• [Problem]:
An exact restatement of all the data is required, with the pictures left out.

• [Collected material]:
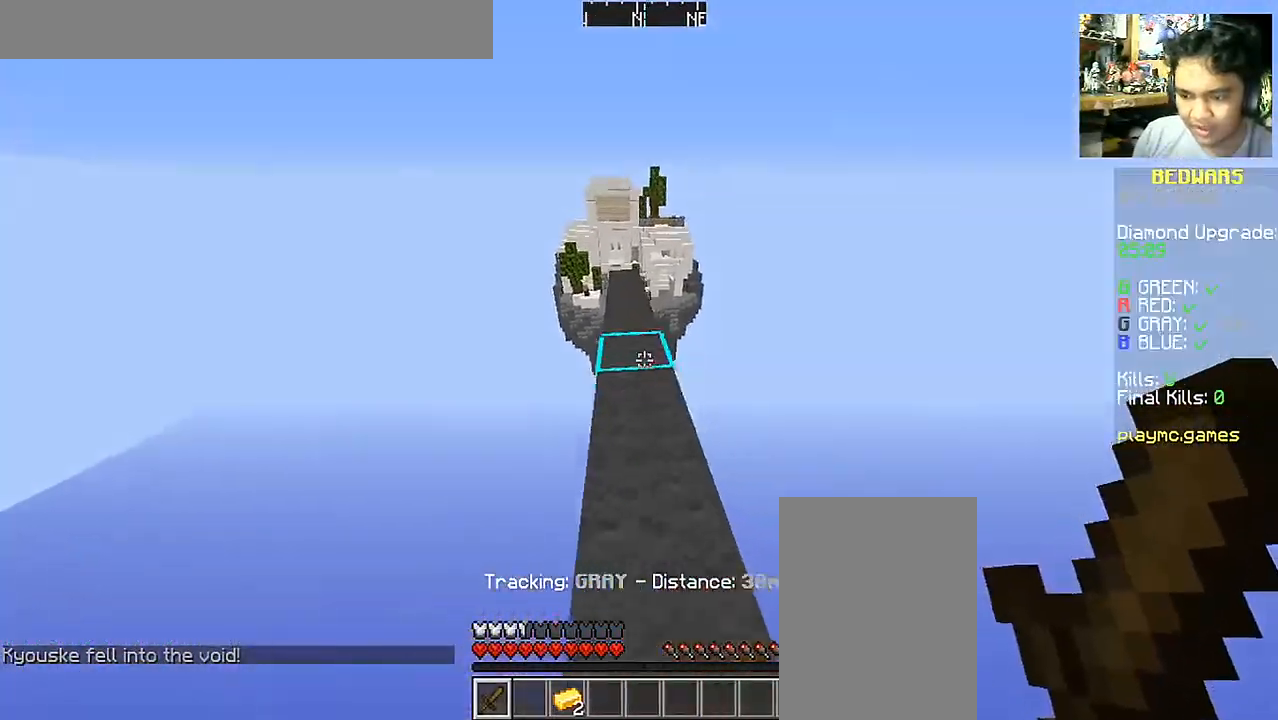
{"keys": ["space", "w"], "mouse": [], "events": [[183, "space", "down"], [333, "a", "down"], [483, "a", "up"]]}
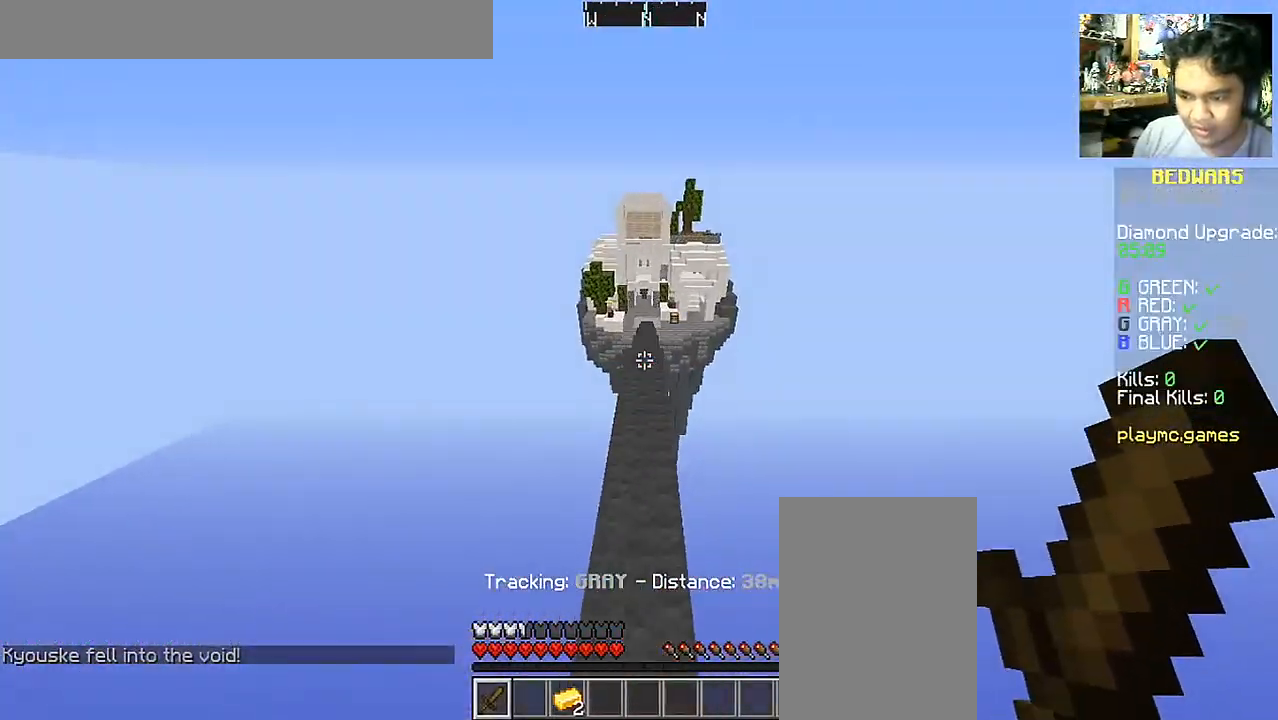
{"keys": ["space", "w"], "mouse": [], "events": []}
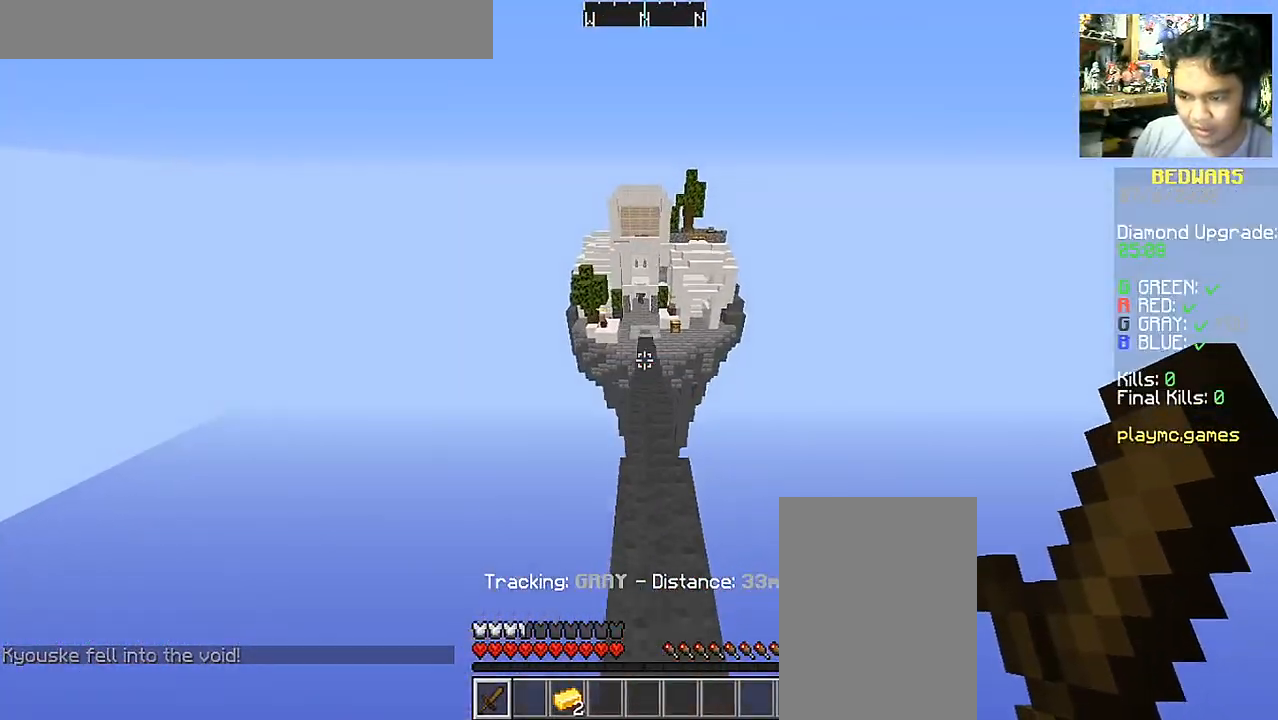
{"keys": ["space", "w"], "mouse": [], "events": []}
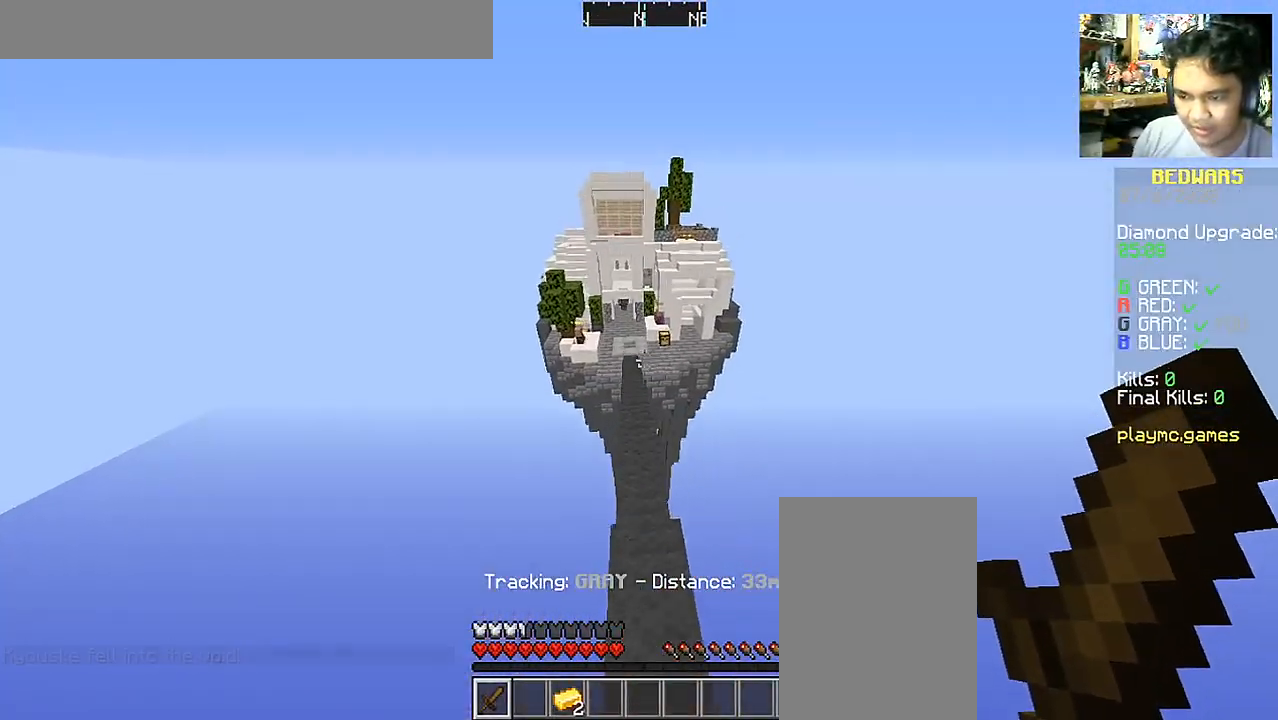
{"keys": ["space", "w"], "mouse": [], "events": []}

• [Exercise answer]:
{"keys": ["space", "w"], "mouse": [], "events": [[183, "space", "down"], [333, "a", "down"], [483, "a", "up"]]}
{"keys": ["space", "w"], "mouse": [], "events": []}
{"keys": ["space", "w"], "mouse": [], "events": []}
{"keys": ["space", "w"], "mouse": [], "events": []}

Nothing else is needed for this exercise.